Migrating from PHP/Laravel to Next.js: Lessons Learned
After spending over a decade building applications with PHP and Laravel, I recently led a major migration to Next.js. This article shares the strategies and lessons learned from that journey.
Why Migrate?
Our PHP/Laravel application served us well for years, but we faced challenges:
- Performance - Server-side rendering was slow for complex pages
- Developer experience - Frontend and backend were tightly coupled
- Scalability - Scaling PHP horizontally was expensive
- Modern features - Users expected SPA-like interactions
Planning the Migration
Never attempt a big-bang migration. Instead, use the strangler fig pattern:
Phase 1: New features in Next.js
Phase 2: Migrate high-traffic pages
Phase 3: Migrate remaining features
Phase 4: Decommission PHP backendSetting Up the API Layer
First, I converted Laravel endpoints to a clean API:
// Laravel API Controller
class UserController extends Controller
{
public function show($id)
{
$user = User::with(['orders', 'profile'])->findOrFail($id);
return response()->json([
'data' => new UserResource($user)
]);
}
}Then consumed it from Next.js:
// Next.js API Route or Server Component
async function getUser(id: string) {
const res = await fetch(`${process.env.API_URL}/api/users/${id}`, {
headers: {
'Authorization': `Bearer ${token}`,
'Accept': 'application/json'
}
})
if (!res.ok) throw new Error('Failed to fetch user')
return res.json()
}Authentication Migration
Moving from Laravel Sanctum to Next.js Auth was challenging.
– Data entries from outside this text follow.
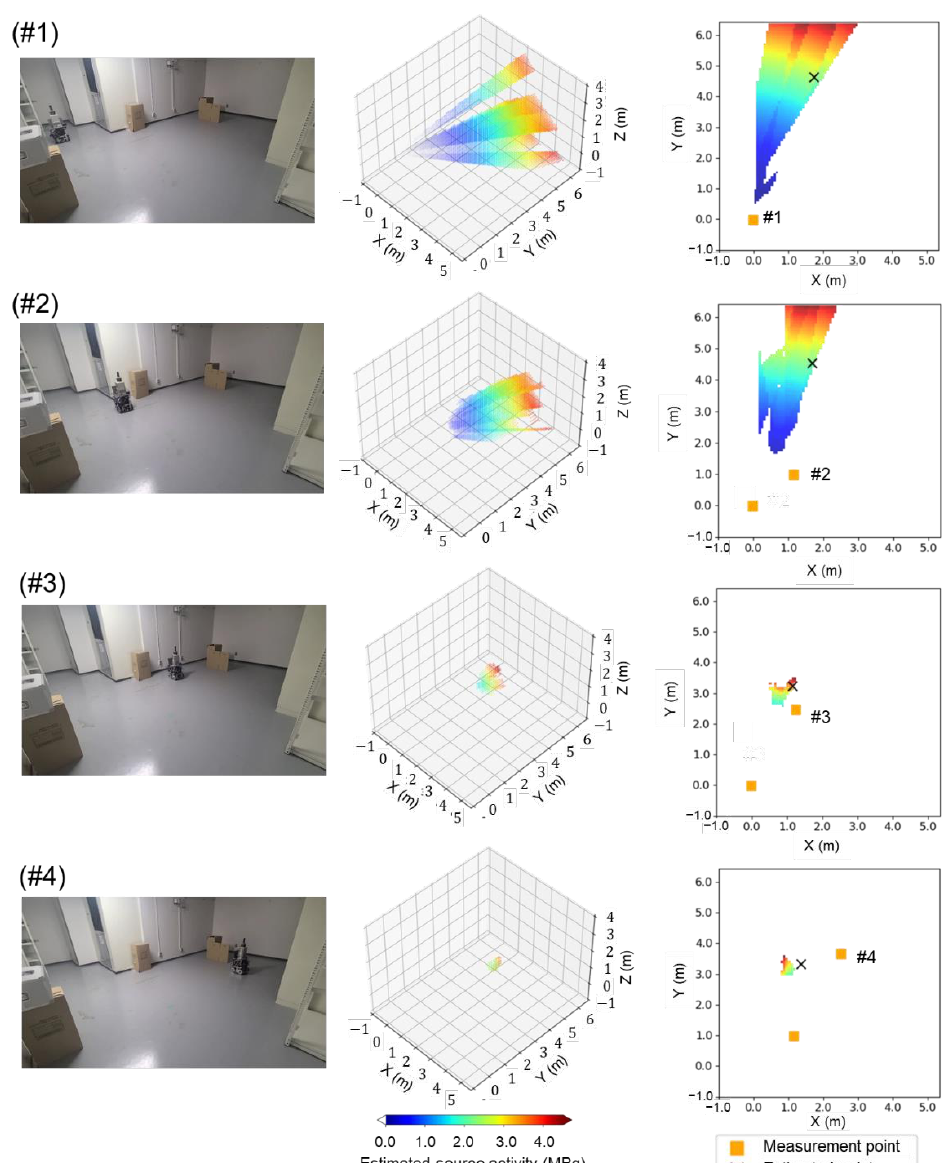
Figure 9. High-angle view of the search area ( left ), estimated source intensity and location in the 3D voxel area ( middle ), and estimation results in the xy plane at z = 0.2 ( right ) for each measurement position. Table 6. Summary of the source intensities and locations estimated in the experiment.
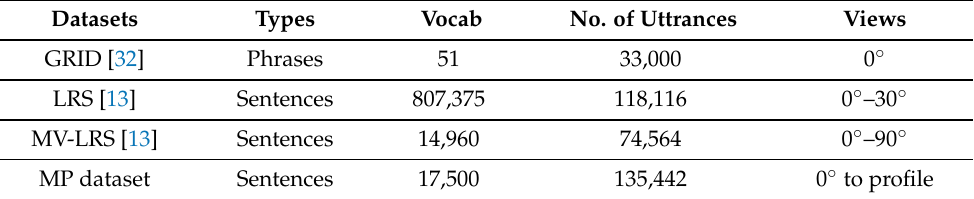
Table 2. Vocabulary size with corresponding views in the existing and proposed dataset.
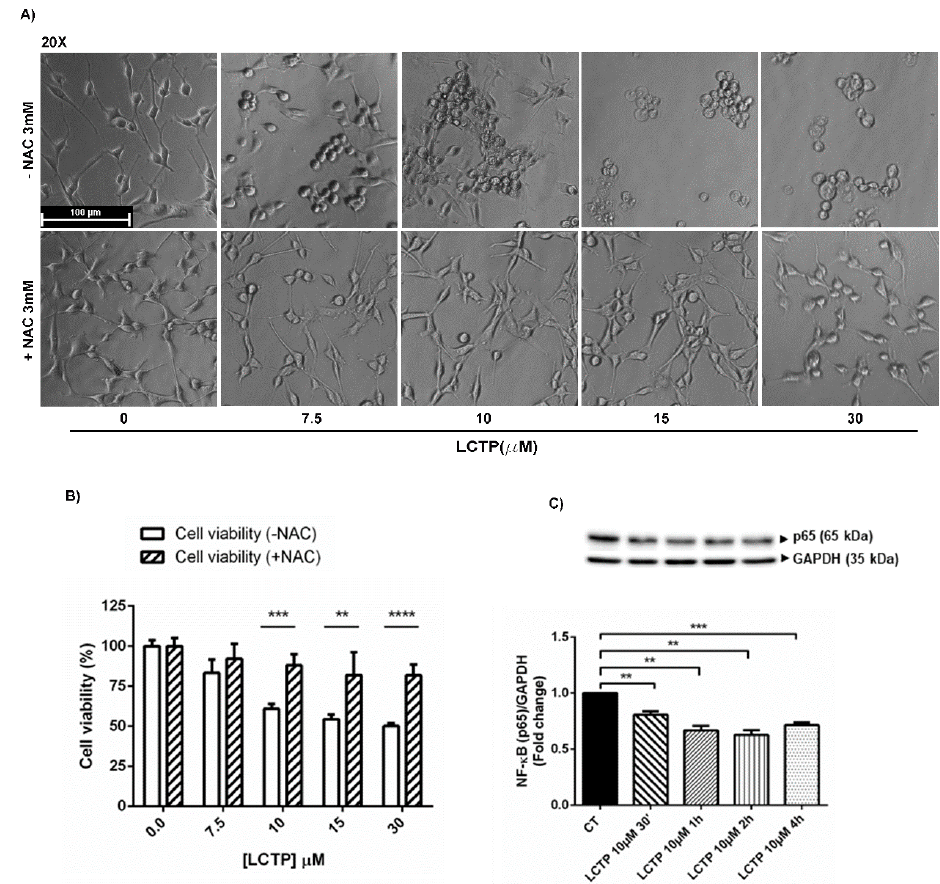
Figure 4. ( A ). Effect of pre-treatment with ROS scavenger NAC 3mM for 4 h on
Here's my approach using JWT verification in middleware.
Performance Wins
After migration, we saw significant improvements:
| Metric | PHP/Laravel | Next.js | Improvement |
|---|---|---|---|
| TTFB | 800ms | 150ms | 81% faster |
| LCP | 2.5s | 0.8s | 68% faster |
| Bundle Size | N/A | 85kb | Optimized |
Key Lessons
- Migrate incrementally - Don't try to rewrite everything at once
- Keep the API stable - Your PHP API can serve both old and new frontend
- Test thoroughly - Write tests before migrating each feature
- Monitor performance - Track metrics throughout the migration
- Train the team - Invest in React/Next.js training
Conclusion
Migrating from PHP to Next.js is a significant undertaking, but the benefits are worth it. The key is to plan carefully, migrate incrementally, and maintain both systems during the transition period.